California Man Bit by Rattlesnake 5 Times, Rushed to Hospital for Antivenom

A California man was rushed to hospital and given numerous bottles of antivenom after he was bitten by a rattlesnake five times.

Frequent surfer Matt Gmyr had just emerged from the water at South Torrey Pines Beach in San Diego when he swung his feet on the ground and felt like someone had "dropped a knife" on his foot, 12 News reported.

After feeling the pain, Gmyr looked down and saw a rattlesnake "attached to [his] foot."

Rattesnake
A stock photo shows a coiled rattlesnake. They are abundant in California at this time of year. HRossD/Getty Images

Rattlesnakes are venomous and bites can be dangerous if they go untreated. The bites are rarely fatal because of the wide distribution of antivenom in the state, however, the venom can cause other severe complications. The venom has the ability to cause tissue damage and in some cases, internal hemorrhaging.

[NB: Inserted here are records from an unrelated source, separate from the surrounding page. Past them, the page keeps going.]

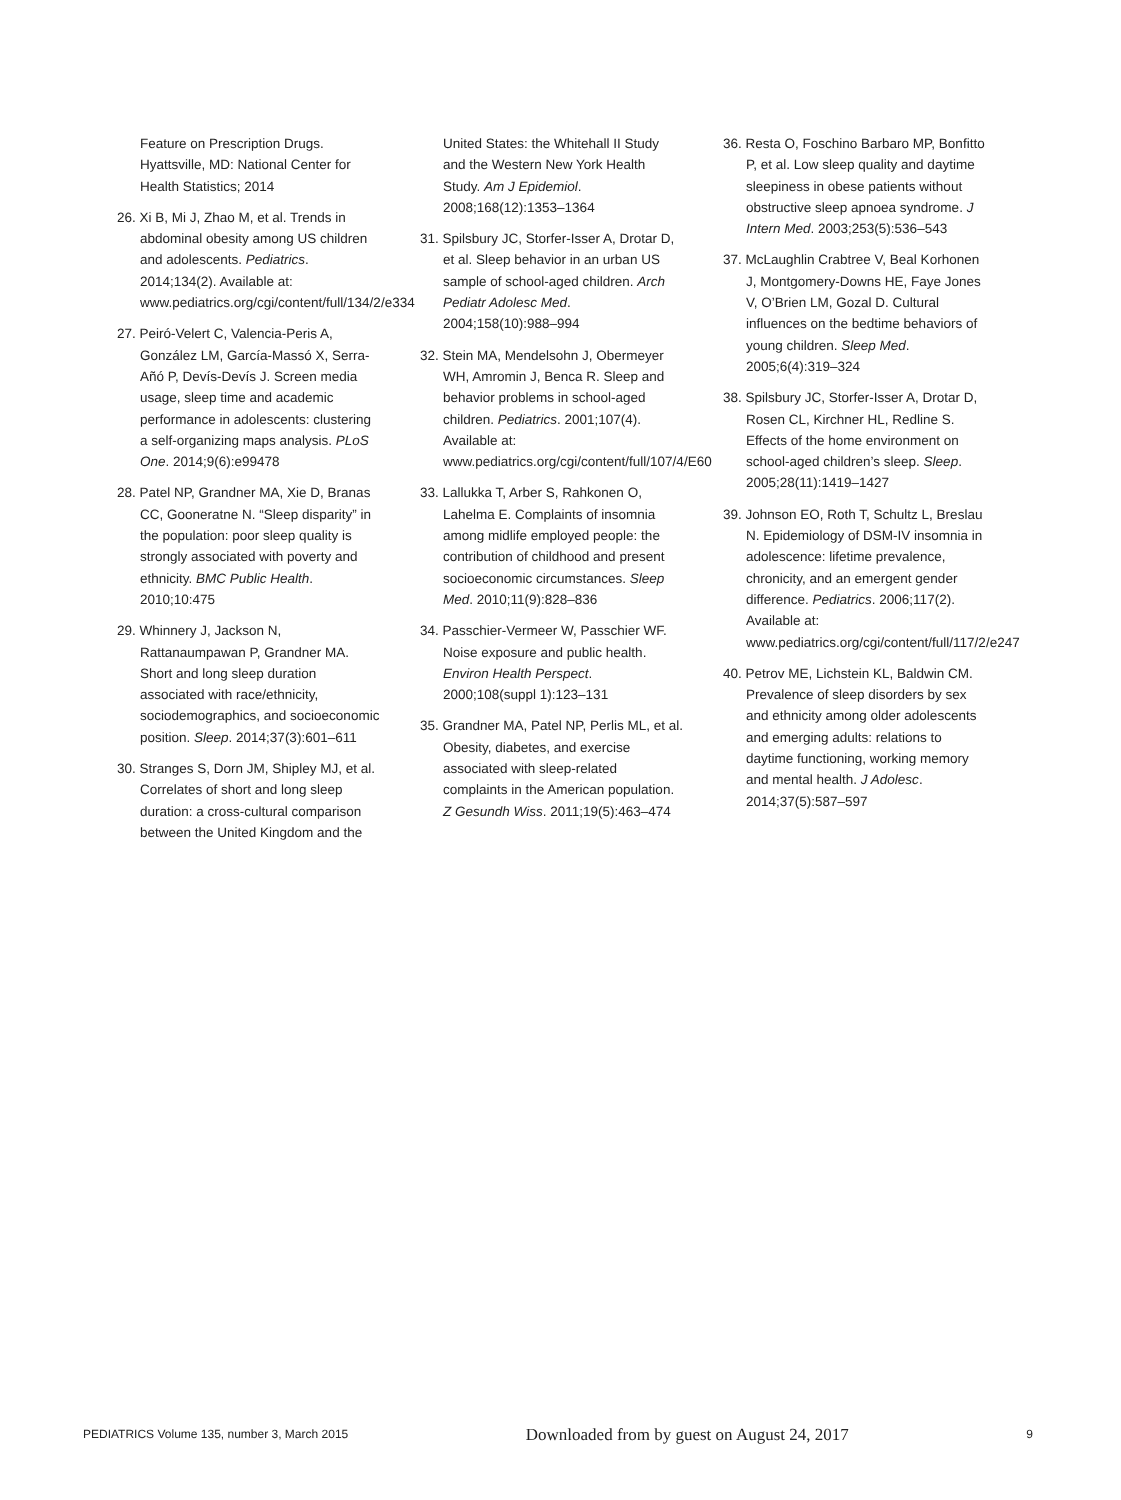Feature on Prescription Drugs. Hyattsville, MD: National Center for Health Statistics; 2014
26. Xi B, Mi J, Zhao M, et al. Trends in abdominal obesity among US children and adolescents. Pediatrics. 2014;134(2). Available at: www.pediatrics.org/cgi/content/full/134/2/e334
27. Peiró-Velert C, Valencia-Peris A, González LM, García-Massó X, Serra-Añó P, Devís-Devís J. Screen media usage, sleep time and academic performance in adolescents: clustering a self-organizing maps analysis. PLoS One. 2014;9(6):e99478
28. Patel NP, Grandner MA, Xie D, Branas CC, Gooneratne N. “Sleep disparity” in the population: poor sleep quality is strongly associated with poverty and ethnicity. BMC Public Health. 2010;10:475
29. Whinnery J, Jackson N, Rattanaumpawan P, Grandner MA. Short and long sleep duration associated with race/ethnicity, sociodemographics, and socioeconomic position. Sleep. 2014;37(3):601–611
30. Stranges S, Dorn JM, Shipley MJ, et al. Correlates of short and long sleep duration: a cross-cultural comparison between the United Kingdom and the
United States: the Whitehall II Study and the Western New York Health Study. Am J Epidemiol. 2008;168(12):1353–1364
31. Spilsbury JC, Storfer-Isser A, Drotar D, et al. Sleep behavior in an urban US sample of school-aged children. Arch Pediatr Adolesc Med. 2004;158(10):988–994
32. Stein MA, Mendelsohn J, Obermeyer WH, Amromin J, Benca R. Sleep and behavior problems in school-aged children. Pediatrics. 2001;107(4). Available at: www.pediatrics.org/cgi/content/full/107/4/E60
33. Lallukka T, Arber S, Rahkonen O, Lahelma E. Complaints of insomnia among midlife employed people: the contribution of childhood and present socioeconomic circumstances. Sleep Med. 2010;11(9):828–836
34. Passchier-Vermeer W, Passchier WF. Noise exposure and public health. Environ Health Perspect. 2000;108(suppl 1):123–131
35. Grandner MA, Patel NP, Perlis ML, et al. Obesity, diabetes, and exercise associated with sleep-related complaints in the American population. Z Gesundh Wiss. 2011;19(5):463–474
36. Resta O, Foschino Barbaro MP, Bonfitto P, et al. Low sleep quality and daytime sleepiness in obese patients without obstructive sleep apnoea syndrome. J Intern Med. 2003;253(5):536–543
37. McLaughlin Crabtree V, Beal Korhonen J, Montgomery-Downs HE, Faye Jones V, O’Brien LM, Gozal D. Cultural influences on the bedtime behaviors of young children. Sleep Med. 2005;6(4):319–324
38. Spilsbury JC, Storfer-Isser A, Drotar D, Rosen CL, Kirchner HL, Redline S. Effects of the home environment on school-aged children’s sleep. Sleep. 2005;28(11):1419–1427
39. Johnson EO, Roth T, Schultz L, Breslau N. Epidemiology of DSM-IV insomnia in adolescence: lifetime prevalence, chronicity, and an emergent gender difference. Pediatrics. 2006;117(2). Available at: www.pediatrics.org/cgi/content/full/117/2/e247
40. Petrov ME, Lichstein KL, Baldwin CM. Prevalence of sleep disorders by sex and ethnicity among older adolescents and emerging adults: relations to daytime functioning, working memory and mental health. J Adolesc. 2014;37(5):587–597
PEDIATRICS Volume 135, number 3, March 2015 Downloaded from by guest on August 24, 2017 9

The snakes are not usually aggressive but they will attack if they feel threatened. According to the U.S. Department of Agriculture, most bites occur when the snakes are handled or accidentally touched, as was the case with Gmyr.

The rattlesnake that bit Gmyr was around 1 and a half foot long, 12 News reported, and likely to be a recent hatchling.

Gmyr was immediately assisted by paramedics and lifeguards who stabilized him before rushing him to the hospital. By this time, he was already starting to feel the impacts of the venom in his body, 12 News reported.

"I was feeling the full body tingling, the lips, the face, the numbness, swelling, and it was crazy," Gmyr told the news outlet. "There's a point when I was calling out to God saying, 'Oh, I don't want to die like this. Is this going to be how it's going to end? After surfing and getting bitten by a rattlesnake?'"

Once he arrived at the hospital, staff found the five bite marks on his foot. Numerous bottles of antivenom were administered to him, 12 News reported.

He is still being treated with antibiotics, the news outlet reported, though hospital staff believe he could be released later this week.

The venomous snakes are common in the state and are found across all sorts of terrain, from the coast to the desert. The snake season in California usually begins in the second half of April and the beginning of May, as the weather warms up.

Snakes are more common in the warmer, summer months because they need warmth to keep their metabolism efficient in digesting food. However, there have been reports of rattlesnakes emerging even earlier than usual this year. This could be down to earlier summers in the state, due to the changing climate.